Why does L'Hopital's rule fail in calculating $\lim_{x \to \infty} \frac{x}{x+\sin(x)}$?

$$\lim_{x \to \infty} \frac{x}{x+\sin(x)}$$

This is of the indeterminate form of type $\frac{\infty}{\infty}$, so we can apply l'Hopital's rule:

$$\lim_{x\to\infty}\frac{x}{x+\sin(x)}=\lim_{x\to\infty}\frac{(x)'}{(x+\sin(x))'}=\lim_{x\to\infty}\frac{1}{1+\cos(x)}$$

This limit doesn't exist, but the initial limit clearly approaches $1$. Where am I wrong?
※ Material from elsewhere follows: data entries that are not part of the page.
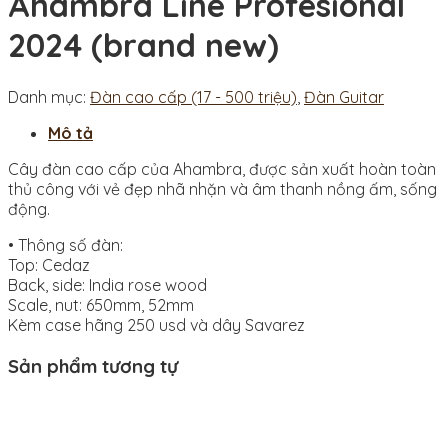
Ahambra Line Profesional
2024 (brand new)
Danh mục:
Đàn cao cấp (17 - 500 triệu)
,
Đàn Guitar
Mô tả
Cây đàn cao cấp của Ahambra, được sản xuất hoàn toàn
thủ công với vẻ đẹp nhã nhặn và âm thanh nồng ấm, sống
động.
• Thông số đàn:
Top: Cedaz
Back, side: India rose wood
Scale, nut: 650mm, 52mm
Kèm case hãng 250 usd và dây Savarez
Sản phẩm tương tự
Your only error -- and it's a common one -- is in a subtle misreading of L'Hopital's rule. What the rule says is that IF the limit of $f'$ over $g'$ exists then the limit of $f$ over $g$ also exists and the two limits are the same. It doesn't say anything if the limit of $f'$ over $g'$ doesn't exist.


L'Hopital's rule only tells you that if the modified limit exists and has value $L$, then the original limit also exists and has value $L$. It doesn't tell you that the converse holds.

So, the fact that the modified limit doesn't exist gives you no information about the original limit. So, you need a different method.

Consider something more direct: can you compute $$ \lim_{x\to\infty}\frac{x}{x+\sin x}=\lim_{x\to\infty}\frac{1}{1+\frac{\sin x}{x}}? $$